Copy the records word for word, from their first line through the line containing "tone curve: curves: ch0 [(0, 0)", including both of those lines.

Dataset excerpt:
____
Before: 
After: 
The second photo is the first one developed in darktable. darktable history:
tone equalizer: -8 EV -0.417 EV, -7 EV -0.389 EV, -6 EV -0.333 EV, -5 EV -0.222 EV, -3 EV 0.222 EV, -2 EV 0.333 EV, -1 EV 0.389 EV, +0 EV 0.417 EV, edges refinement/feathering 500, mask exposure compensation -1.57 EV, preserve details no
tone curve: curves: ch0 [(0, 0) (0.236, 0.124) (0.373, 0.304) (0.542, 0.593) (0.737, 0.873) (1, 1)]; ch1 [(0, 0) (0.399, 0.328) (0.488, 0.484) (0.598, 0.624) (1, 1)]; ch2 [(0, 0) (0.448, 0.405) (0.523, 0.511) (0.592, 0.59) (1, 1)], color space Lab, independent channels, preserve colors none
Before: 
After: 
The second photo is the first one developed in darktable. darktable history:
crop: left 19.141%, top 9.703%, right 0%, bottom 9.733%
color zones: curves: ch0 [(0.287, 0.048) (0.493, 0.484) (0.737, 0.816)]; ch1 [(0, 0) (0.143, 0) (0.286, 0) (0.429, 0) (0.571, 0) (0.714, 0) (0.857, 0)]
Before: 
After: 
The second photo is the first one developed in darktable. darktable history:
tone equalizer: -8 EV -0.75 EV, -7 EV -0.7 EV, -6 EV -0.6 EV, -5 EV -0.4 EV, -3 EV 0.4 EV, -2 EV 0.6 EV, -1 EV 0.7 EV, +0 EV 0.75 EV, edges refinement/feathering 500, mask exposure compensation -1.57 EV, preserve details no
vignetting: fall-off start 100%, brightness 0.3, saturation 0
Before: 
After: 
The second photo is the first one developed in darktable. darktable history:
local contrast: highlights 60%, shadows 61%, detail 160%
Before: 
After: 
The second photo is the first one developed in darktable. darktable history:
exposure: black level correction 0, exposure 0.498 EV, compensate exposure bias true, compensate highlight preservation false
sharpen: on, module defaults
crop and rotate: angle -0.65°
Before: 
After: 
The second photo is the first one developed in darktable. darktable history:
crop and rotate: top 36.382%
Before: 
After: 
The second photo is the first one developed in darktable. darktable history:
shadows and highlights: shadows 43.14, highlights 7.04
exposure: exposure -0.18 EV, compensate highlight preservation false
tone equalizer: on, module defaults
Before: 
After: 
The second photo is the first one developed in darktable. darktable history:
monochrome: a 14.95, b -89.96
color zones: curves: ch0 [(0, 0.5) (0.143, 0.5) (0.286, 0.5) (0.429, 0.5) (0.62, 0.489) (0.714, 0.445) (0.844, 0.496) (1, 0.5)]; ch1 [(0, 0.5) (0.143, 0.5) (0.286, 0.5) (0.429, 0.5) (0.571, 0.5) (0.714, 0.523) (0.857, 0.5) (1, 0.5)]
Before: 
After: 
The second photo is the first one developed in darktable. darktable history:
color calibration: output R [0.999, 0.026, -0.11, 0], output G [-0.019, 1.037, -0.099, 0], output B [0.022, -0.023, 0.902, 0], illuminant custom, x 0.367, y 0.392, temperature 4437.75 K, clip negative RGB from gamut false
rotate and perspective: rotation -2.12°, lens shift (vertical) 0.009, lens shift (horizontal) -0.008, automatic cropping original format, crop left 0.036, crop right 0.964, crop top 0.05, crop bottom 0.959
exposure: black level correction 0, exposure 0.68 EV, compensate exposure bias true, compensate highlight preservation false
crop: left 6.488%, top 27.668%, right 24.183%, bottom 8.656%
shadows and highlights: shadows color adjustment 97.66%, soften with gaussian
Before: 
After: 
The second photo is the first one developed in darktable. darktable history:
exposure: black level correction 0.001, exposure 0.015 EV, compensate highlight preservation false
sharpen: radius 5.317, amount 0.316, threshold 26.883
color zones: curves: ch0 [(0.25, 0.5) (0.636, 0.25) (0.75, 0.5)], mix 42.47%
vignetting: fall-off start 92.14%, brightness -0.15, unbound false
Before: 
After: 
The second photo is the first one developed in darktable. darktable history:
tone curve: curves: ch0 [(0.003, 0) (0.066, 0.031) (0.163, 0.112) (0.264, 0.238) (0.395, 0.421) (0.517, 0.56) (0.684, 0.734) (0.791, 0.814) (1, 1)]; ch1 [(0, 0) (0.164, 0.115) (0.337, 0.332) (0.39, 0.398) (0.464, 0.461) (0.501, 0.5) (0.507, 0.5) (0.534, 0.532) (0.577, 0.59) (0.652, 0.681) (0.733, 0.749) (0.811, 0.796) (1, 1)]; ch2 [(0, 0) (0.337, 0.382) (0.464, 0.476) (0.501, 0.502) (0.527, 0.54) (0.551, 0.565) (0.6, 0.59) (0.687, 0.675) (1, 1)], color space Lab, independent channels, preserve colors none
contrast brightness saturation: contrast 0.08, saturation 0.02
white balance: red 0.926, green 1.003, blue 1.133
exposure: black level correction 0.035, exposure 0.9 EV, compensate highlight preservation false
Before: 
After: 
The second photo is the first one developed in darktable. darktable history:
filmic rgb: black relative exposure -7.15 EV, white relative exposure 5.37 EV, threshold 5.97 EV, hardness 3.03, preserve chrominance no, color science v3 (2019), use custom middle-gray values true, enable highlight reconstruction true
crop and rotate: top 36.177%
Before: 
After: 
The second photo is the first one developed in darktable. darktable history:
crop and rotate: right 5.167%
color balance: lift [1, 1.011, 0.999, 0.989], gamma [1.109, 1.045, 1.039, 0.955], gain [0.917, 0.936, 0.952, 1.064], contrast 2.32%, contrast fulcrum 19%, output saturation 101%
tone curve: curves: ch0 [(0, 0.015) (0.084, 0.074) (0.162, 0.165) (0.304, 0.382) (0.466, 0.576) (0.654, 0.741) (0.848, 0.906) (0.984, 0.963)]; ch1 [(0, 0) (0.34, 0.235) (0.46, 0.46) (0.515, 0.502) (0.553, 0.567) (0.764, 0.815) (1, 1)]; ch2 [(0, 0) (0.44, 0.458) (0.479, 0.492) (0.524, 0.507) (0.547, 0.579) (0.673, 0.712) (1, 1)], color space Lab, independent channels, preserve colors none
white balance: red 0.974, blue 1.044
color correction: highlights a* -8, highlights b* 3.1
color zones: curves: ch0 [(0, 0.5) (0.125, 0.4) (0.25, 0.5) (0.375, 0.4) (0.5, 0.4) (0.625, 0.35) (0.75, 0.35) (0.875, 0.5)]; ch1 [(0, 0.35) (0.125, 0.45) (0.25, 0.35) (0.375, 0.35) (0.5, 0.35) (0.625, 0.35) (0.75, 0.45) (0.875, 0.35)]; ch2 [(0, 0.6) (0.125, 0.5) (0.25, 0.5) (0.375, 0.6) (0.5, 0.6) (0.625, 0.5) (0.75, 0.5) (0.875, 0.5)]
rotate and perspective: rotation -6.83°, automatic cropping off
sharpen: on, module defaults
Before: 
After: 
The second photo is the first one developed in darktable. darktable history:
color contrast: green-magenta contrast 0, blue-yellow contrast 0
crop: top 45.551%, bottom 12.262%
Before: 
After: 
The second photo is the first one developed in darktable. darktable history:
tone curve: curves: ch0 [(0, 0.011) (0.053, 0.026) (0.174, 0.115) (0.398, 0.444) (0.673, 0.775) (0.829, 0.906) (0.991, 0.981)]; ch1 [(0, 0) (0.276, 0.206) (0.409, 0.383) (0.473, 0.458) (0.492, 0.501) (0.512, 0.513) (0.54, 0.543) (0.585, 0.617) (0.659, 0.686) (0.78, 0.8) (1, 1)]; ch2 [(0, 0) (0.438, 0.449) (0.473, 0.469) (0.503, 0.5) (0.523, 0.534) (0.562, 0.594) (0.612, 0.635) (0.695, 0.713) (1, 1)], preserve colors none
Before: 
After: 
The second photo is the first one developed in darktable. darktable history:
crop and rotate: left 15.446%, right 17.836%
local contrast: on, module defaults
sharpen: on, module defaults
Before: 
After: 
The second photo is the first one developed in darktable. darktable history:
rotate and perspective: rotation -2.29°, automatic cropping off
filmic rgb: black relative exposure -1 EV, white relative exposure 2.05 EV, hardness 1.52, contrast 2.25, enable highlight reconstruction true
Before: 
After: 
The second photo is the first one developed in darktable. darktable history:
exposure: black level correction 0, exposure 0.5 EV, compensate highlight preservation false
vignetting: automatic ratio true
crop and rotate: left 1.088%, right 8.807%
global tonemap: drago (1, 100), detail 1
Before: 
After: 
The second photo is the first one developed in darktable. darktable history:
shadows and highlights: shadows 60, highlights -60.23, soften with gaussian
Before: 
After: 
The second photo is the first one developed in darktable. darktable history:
____
● CORRECT RESPONSE
Before: 
After: 
The second photo is the first one developed in darktable. darktable history:
tone equalizer: -8 EV -0.417 EV, -7 EV -0.389 EV, -6 EV -0.333 EV, -5 EV -0.222 EV, -3 EV 0.222 EV, -2 EV 0.333 EV, -1 EV 0.389 EV, +0 EV 0.417 EV, edges refinement/feathering 500, mask exposure compensation -1.57 EV, preserve details no
tone curve: curves: ch0 [(0, 0) (0.236, 0.124) (0.373, 0.304) (0.542, 0.593) (0.737, 0.873) (1, 1)]; ch1 [(0, 0) (0.399, 0.328) (0.488, 0.484) (0.598, 0.624) (1, 1)]; ch2 [(0, 0) (0.448, 0.405) (0.523, 0.511) (0.592, 0.59) (1, 1)], color space Lab, independent channels, preserve colors none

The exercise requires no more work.